- _PROBLEM DESCRIPTION_:
Set down the data below in full, exactly as it reads, but without the pictures.

- _DATA_:
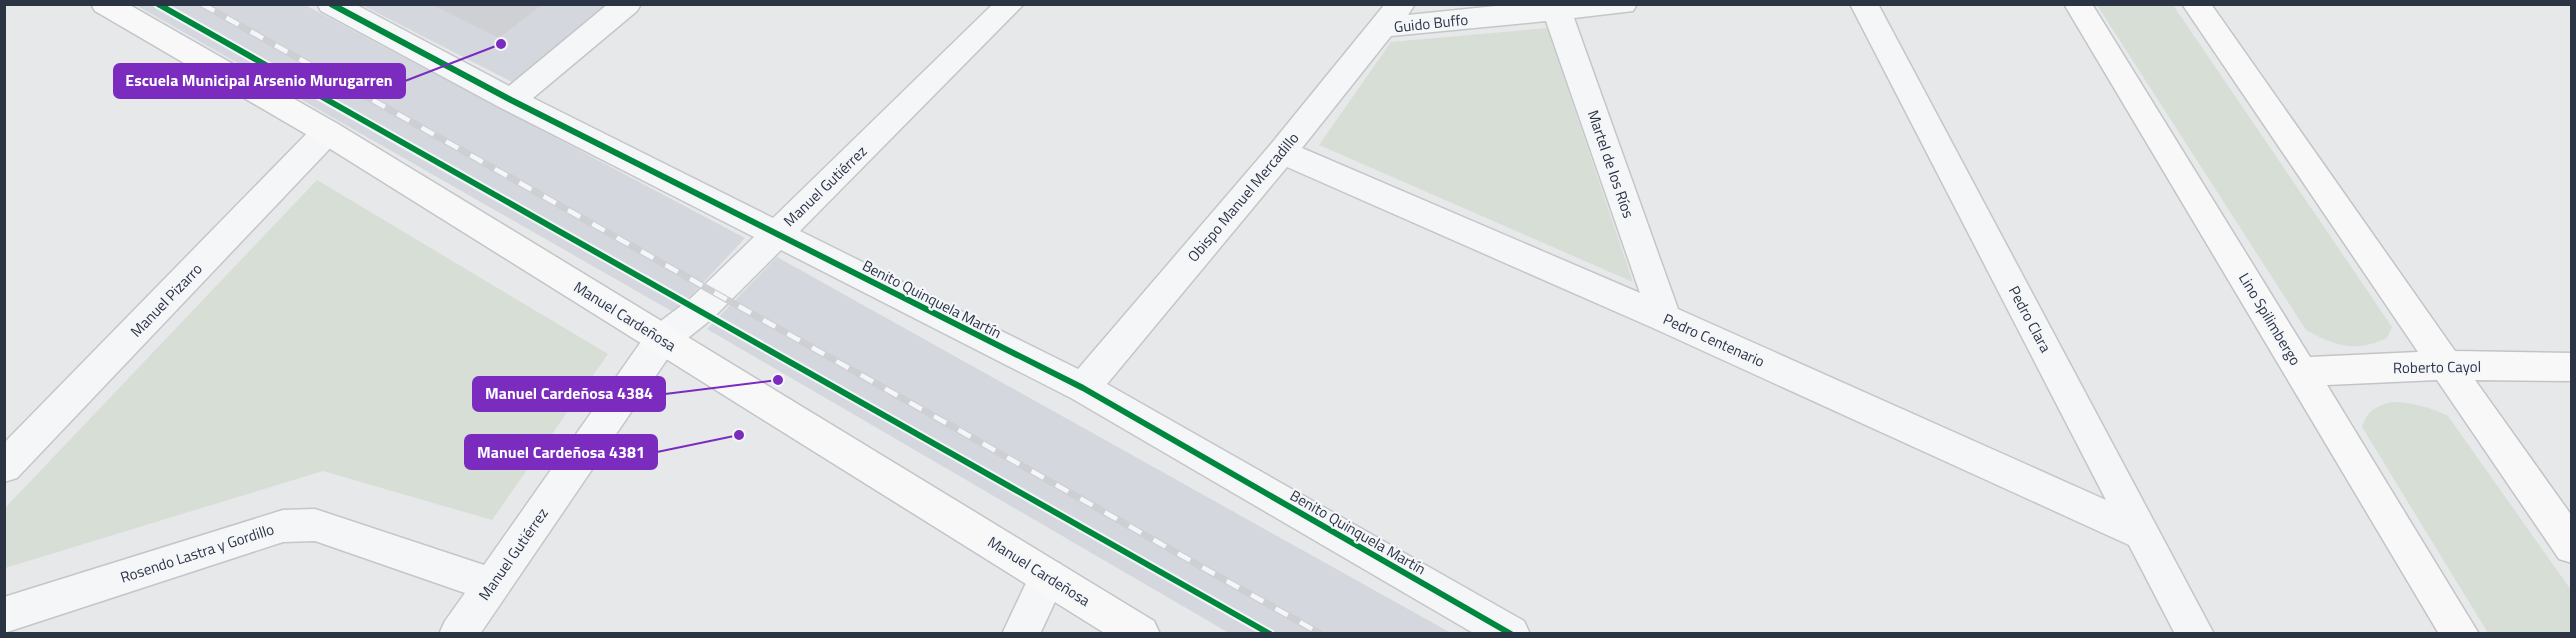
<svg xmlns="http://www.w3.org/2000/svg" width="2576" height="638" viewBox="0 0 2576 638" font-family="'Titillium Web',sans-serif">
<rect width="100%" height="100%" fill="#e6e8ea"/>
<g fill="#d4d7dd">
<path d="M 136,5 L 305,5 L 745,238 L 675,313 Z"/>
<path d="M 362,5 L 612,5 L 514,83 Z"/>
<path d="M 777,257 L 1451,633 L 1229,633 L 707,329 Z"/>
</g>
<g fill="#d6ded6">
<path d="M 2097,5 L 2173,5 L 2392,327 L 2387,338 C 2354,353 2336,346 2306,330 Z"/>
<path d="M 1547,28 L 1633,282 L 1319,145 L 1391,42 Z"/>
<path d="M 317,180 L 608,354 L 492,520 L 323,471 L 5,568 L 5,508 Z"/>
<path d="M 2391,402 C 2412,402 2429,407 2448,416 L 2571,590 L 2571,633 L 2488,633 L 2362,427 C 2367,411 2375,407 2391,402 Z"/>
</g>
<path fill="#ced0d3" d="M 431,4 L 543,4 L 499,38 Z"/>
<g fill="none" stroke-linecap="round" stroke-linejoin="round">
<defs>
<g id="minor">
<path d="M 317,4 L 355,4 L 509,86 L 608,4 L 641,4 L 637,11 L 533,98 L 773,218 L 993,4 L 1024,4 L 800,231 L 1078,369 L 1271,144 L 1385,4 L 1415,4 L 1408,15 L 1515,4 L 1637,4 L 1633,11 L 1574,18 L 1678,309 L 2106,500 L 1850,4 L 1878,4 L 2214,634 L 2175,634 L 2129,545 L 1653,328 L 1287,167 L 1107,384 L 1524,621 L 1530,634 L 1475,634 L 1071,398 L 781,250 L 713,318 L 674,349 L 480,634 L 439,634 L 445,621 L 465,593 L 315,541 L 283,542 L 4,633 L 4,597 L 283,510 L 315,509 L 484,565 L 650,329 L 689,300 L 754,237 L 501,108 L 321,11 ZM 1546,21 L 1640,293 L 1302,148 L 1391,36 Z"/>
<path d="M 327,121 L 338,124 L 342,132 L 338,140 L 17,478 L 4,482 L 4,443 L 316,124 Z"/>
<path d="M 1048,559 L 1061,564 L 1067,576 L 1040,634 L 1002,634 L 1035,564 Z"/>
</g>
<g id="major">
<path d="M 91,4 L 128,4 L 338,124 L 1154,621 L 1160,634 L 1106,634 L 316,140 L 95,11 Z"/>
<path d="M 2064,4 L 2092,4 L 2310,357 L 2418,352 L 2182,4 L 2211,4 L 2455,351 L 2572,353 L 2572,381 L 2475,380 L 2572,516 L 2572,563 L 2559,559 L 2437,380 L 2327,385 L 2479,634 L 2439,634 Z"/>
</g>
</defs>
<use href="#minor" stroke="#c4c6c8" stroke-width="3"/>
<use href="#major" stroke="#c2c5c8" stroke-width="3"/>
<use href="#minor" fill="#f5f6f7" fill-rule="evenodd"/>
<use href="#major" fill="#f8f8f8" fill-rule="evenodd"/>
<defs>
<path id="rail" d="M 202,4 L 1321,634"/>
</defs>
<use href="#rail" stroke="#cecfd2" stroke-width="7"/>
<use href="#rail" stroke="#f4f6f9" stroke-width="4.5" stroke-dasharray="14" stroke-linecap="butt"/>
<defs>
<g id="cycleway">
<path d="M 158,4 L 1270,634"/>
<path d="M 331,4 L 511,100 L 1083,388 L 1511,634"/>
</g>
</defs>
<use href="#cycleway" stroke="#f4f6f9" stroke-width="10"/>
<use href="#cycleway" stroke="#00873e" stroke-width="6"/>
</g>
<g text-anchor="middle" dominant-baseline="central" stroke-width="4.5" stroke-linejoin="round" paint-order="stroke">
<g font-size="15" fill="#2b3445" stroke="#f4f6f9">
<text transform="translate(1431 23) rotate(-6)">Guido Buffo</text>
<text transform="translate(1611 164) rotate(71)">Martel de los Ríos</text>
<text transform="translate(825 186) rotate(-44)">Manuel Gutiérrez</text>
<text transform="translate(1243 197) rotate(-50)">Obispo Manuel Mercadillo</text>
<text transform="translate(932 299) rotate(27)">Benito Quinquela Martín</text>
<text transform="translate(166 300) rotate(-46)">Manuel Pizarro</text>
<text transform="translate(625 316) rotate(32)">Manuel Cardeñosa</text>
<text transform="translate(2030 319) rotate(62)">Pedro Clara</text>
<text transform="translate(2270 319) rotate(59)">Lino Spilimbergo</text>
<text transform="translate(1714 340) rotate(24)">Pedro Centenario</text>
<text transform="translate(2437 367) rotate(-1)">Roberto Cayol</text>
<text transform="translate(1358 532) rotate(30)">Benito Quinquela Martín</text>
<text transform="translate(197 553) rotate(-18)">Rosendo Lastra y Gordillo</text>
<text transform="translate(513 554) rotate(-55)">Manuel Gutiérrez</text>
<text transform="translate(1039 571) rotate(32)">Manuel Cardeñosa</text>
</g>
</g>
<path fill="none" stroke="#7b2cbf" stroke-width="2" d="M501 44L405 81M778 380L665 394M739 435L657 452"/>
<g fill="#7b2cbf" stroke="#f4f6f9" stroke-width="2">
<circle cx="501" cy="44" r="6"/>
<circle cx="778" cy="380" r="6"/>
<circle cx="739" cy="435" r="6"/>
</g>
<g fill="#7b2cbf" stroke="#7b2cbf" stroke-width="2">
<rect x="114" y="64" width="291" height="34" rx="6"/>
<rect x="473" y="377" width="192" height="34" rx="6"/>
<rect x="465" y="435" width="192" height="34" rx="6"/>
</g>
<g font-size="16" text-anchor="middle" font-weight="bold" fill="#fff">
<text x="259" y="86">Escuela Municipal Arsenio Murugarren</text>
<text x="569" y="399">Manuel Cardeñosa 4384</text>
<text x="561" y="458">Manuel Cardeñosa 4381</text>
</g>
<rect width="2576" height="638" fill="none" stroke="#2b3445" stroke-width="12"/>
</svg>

- _TASK OUTPUT_:
<svg xmlns="http://www.w3.org/2000/svg" width="2576" height="638" viewBox="0 0 2576 638" font-family="'Titillium Web',sans-serif">
<rect width="100%" height="100%" fill="#e6e8ea"/>
<g fill="#d4d7dd">
<path d="M 136,5 L 305,5 L 745,238 L 675,313 Z"/>
<path d="M 362,5 L 612,5 L 514,83 Z"/>
<path d="M 777,257 L 1451,633 L 1229,633 L 707,329 Z"/>
</g>
<g fill="#d6ded6">
<path d="M 2097,5 L 2173,5 L 2392,327 L 2387,338 C 2354,353 2336,346 2306,330 Z"/>
<path d="M 1547,28 L 1633,282 L 1319,145 L 1391,42 Z"/>
<path d="M 317,180 L 608,354 L 492,520 L 323,471 L 5,568 L 5,508 Z"/>
<path d="M 2391,402 C 2412,402 2429,407 2448,416 L 2571,590 L 2571,633 L 2488,633 L 2362,427 C 2367,411 2375,407 2391,402 Z"/>
</g>
<path fill="#ced0d3" d="M 431,4 L 543,4 L 499,38 Z"/>
<g fill="none" stroke-linecap="round" stroke-linejoin="round">
<defs>
<g id="minor">
<path d="M 317,4 L 355,4 L 509,86 L 608,4 L 641,4 L 637,11 L 533,98 L 773,218 L 993,4 L 1024,4 L 800,231 L 1078,369 L 1271,144 L 1385,4 L 1415,4 L 1408,15 L 1515,4 L 1637,4 L 1633,11 L 1574,18 L 1678,309 L 2106,500 L 1850,4 L 1878,4 L 2214,634 L 2175,634 L 2129,545 L 1653,328 L 1287,167 L 1107,384 L 1524,621 L 1530,634 L 1475,634 L 1071,398 L 781,250 L 713,318 L 674,349 L 480,634 L 439,634 L 445,621 L 465,593 L 315,541 L 283,542 L 4,633 L 4,597 L 283,510 L 315,509 L 484,565 L 650,329 L 689,300 L 754,237 L 501,108 L 321,11 ZM 1546,21 L 1640,293 L 1302,148 L 1391,36 Z"/>
<path d="M 327,121 L 338,124 L 342,132 L 338,140 L 17,478 L 4,482 L 4,443 L 316,124 Z"/>
<path d="M 1048,559 L 1061,564 L 1067,576 L 1040,634 L 1002,634 L 1035,564 Z"/>
</g>
<g id="major">
<path d="M 91,4 L 128,4 L 338,124 L 1154,621 L 1160,634 L 1106,634 L 316,140 L 95,11 Z"/>
<path d="M 2064,4 L 2092,4 L 2310,357 L 2418,352 L 2182,4 L 2211,4 L 2455,351 L 2572,353 L 2572,381 L 2475,380 L 2572,516 L 2572,563 L 2559,559 L 2437,380 L 2327,385 L 2479,634 L 2439,634 Z"/>
</g>
</defs>
<use href="#minor" stroke="#c4c6c8" stroke-width="3"/>
<use href="#major" stroke="#c2c5c8" stroke-width="3"/>
<use href="#minor" fill="#f5f6f7" fill-rule="evenodd"/>
<use href="#major" fill="#f8f8f8" fill-rule="evenodd"/>
<defs>
<path id="rail" d="M 202,4 L 1321,634"/>
</defs>
<use href="#rail" stroke="#cecfd2" stroke-width="7"/>
<use href="#rail" stroke="#f4f6f9" stroke-width="4.5" stroke-dasharray="14" stroke-linecap="butt"/>
<defs>
<g id="cycleway">
<path d="M 158,4 L 1270,634"/>
<path d="M 331,4 L 511,100 L 1083,388 L 1511,634"/>
</g>
</defs>
<use href="#cycleway" stroke="#f4f6f9" stroke-width="10"/>
<use href="#cycleway" stroke="#00873e" stroke-width="6"/>
</g>
<g text-anchor="middle" dominant-baseline="central" stroke-width="4.5" stroke-linejoin="round" paint-order="stroke">
<g font-size="15" fill="#2b3445" stroke="#f4f6f9">
<text transform="translate(1431 23) rotate(-6)">Guido Buffo</text>
<text transform="translate(1611 164) rotate(71)">Martel de los Ríos</text>
<text transform="translate(825 186) rotate(-44)">Manuel Gutiérrez</text>
<text transform="translate(1243 197) rotate(-50)">Obispo Manuel Mercadillo</text>
<text transform="translate(932 299) rotate(27)">Benito Quinquela Martín</text>
<text transform="translate(166 300) rotate(-46)">Manuel Pizarro</text>
<text transform="translate(625 316) rotate(32)">Manuel Cardeñosa</text>
<text transform="translate(2030 319) rotate(62)">Pedro Clara</text>
<text transform="translate(2270 319) rotate(59)">Lino Spilimbergo</text>
<text transform="translate(1714 340) rotate(24)">Pedro Centenario</text>
<text transform="translate(2437 367) rotate(-1)">Roberto Cayol</text>
<text transform="translate(1358 532) rotate(30)">Benito Quinquela Martín</text>
<text transform="translate(197 553) rotate(-18)">Rosendo Lastra y Gordillo</text>
<text transform="translate(513 554) rotate(-55)">Manuel Gutiérrez</text>
<text transform="translate(1039 571) rotate(32)">Manuel Cardeñosa</text>
</g>
</g>
<path fill="none" stroke="#7b2cbf" stroke-width="2" d="M501 44L405 81M778 380L665 394M739 435L657 452"/>
<g fill="#7b2cbf" stroke="#f4f6f9" stroke-width="2">
<circle cx="501" cy="44" r="6"/>
<circle cx="778" cy="380" r="6"/>
<circle cx="739" cy="435" r="6"/>
</g>
<g fill="#7b2cbf" stroke="#7b2cbf" stroke-width="2">
<rect x="114" y="64" width="291" height="34" rx="6"/>
<rect x="473" y="377" width="192" height="34" rx="6"/>
<rect x="465" y="435" width="192" height="34" rx="6"/>
</g>
<g font-size="16" text-anchor="middle" font-weight="bold" fill="#fff">
<text x="259" y="86">Escuela Municipal Arsenio Murugarren</text>
<text x="569" y="399">Manuel Cardeñosa 4384</text>
<text x="561" y="458">Manuel Cardeñosa 4381</text>
</g>
<rect width="2576" height="638" fill="none" stroke="#2b3445" stroke-width="12"/>
</svg>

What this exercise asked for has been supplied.